I’m not sure what to think. For now I’m assessing my own uncertainty level at 94 percent. I’m also keeping my BS Detector turned on. 

Portugal Chill

Chill, with hills.

That was our trip to Portugal: beautiful sights, good food, friendly people, relatively inexpensive and easy to like — if you don’t mind walking up and down hills.

Champa and I traveled there with our friends Karen and Bob after touring Morocco, where our packed itinerary took us from urban bazaars to a tent camp in the Sahara Desert. We figured we could relax once we got to Portugal.

That’s what we did, although “relax” is relative when it comes to Bob and me, the travel planners, who both tend to load activities into itineraries. In Portugal, we would stay in three cities — Lisbon, Coimbra and Porto. We vowed to slow down by orienting ourselves in each one with a free walking tour and then wandering on our own. 

As I’ve written previously, I love these tours since the guides are highly motivated to do a great job. In Portugal, we booked five tours altogether, including three in Lisbon. Four of them were with Sandeman’s, which I’d used in Brussels, Amsterdam, Edinburgh and Dublin. Once again, they were excellent and we tipped our guides accordingly.

We started in Lisbon, staying in an Airbnb in the artsy Bairro Alto neighborhood. The famous Tram 28, which winds through the city, rumbled below our window. Our apartment owner was a professional designer, and his place was filled with paintings, sculptures and art books. It was like living inside Architectural Digest, although we lacked some functional things like a latch to the bathroom and places to put our suitcases. Still, we enjoyed it, including the neighborhood fish restaurant downstairs.

Our Uber driver from the airport was from Nepal. So was our waiter at the breakfast restaurant the next morning. There was a Nepalese restaurant up the street. They were all surprised when I started talking Nepali, much less seeing me with Champa.
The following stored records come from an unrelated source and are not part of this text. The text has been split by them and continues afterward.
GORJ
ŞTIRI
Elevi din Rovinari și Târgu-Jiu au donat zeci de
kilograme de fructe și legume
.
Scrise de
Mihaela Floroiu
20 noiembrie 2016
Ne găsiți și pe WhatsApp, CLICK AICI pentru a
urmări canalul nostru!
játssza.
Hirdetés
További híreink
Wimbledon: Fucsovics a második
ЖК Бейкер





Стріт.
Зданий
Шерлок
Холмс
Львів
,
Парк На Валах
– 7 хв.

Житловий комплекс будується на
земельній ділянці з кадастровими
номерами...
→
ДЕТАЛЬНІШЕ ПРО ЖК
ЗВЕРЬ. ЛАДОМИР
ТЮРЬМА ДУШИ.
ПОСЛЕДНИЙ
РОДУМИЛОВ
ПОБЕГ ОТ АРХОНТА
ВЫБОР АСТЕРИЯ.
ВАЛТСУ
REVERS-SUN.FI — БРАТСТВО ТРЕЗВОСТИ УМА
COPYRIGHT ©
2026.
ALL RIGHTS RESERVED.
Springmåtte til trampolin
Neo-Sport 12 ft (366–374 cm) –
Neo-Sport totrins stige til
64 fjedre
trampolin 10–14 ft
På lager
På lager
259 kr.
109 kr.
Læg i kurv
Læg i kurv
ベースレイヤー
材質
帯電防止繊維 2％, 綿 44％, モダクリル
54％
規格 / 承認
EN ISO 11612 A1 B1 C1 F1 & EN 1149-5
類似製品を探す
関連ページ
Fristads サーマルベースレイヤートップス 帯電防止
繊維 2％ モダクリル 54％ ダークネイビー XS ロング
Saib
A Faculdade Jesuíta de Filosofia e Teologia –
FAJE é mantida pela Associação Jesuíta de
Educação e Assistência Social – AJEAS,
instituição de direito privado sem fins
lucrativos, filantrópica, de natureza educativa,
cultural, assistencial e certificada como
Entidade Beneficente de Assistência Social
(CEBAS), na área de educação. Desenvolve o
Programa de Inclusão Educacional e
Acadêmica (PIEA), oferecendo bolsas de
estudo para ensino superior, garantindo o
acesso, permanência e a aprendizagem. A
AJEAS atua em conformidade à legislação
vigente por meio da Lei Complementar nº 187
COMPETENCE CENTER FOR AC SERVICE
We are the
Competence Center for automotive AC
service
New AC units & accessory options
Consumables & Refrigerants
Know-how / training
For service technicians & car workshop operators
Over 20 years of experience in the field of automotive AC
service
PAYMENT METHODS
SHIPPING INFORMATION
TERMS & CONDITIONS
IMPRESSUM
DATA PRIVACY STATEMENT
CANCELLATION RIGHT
We timed our Lisbon visit to coincide with the 50th anniversary of Portugal’s Carnation Revolution, when a military coup toppled the fascist dictatorship of António Salazar. People filled the streets holding red carnations. They cheered as aging former coup members waved from old military vehicles. Given what’s been happening in our own country, the four of us felt like cheering, too, as we watched people reaffirm their commitment to democracy.

Back in the 15th and 16th centuries, the Portuguese were at the forefront of European exploration. They were the first to reach India by sea, settled what became Brazil and established trading posts in Asia and Africa. Despite its small size, Portugal became one of the world’s most powerful countries, as we saw celebrated at the tomb of Vasco da Gama and at Lisbon’s “Monument of the Discoveries.” It’s a fascinating but complicated legacy.

Our second stop was Coimbra, known for its great universities, which we visited as students prepared for graduation in black robes that reminded me of both Harry Potter and the many graduations I attended at Duke. We also went to a concert of fado music, the melancholic genre featuring mournful songs and guitars.

Then we continued north to the Douro Valley, with its stunning scenery and wineries, and Porto, the country’s second largest city. Since there were four of us, we hired cars and drivers instead of riding the trains. It cost only a bit more and proved much more convenient. We were picked up and dropped off everywhere and could stop along the way at the castles of Óbidos, the Batalha Monastery and the “Little Venice” town of Aveiro, among other places.

Oh, yes, the hills. I wrote recently that my experience in Nepal has made me smug about “mountains” around the world. Portugal’s highest mountain, Mount Pico, is a mere 7,713 feet, just over a quarter of Mount Everest’s height. But “hills” are a different story. Portugal has them everywhere, reminding me of San Francisco. They were a great way to walk off some of the pastries we ate, from Portugal’s famous pastel de nata tarts to regional delicacies such as Aveiro’s ovos moles.

Looking back, I guess we were busier than “chill, with hills.” Let’s just say that Portugal left us feeling elevated.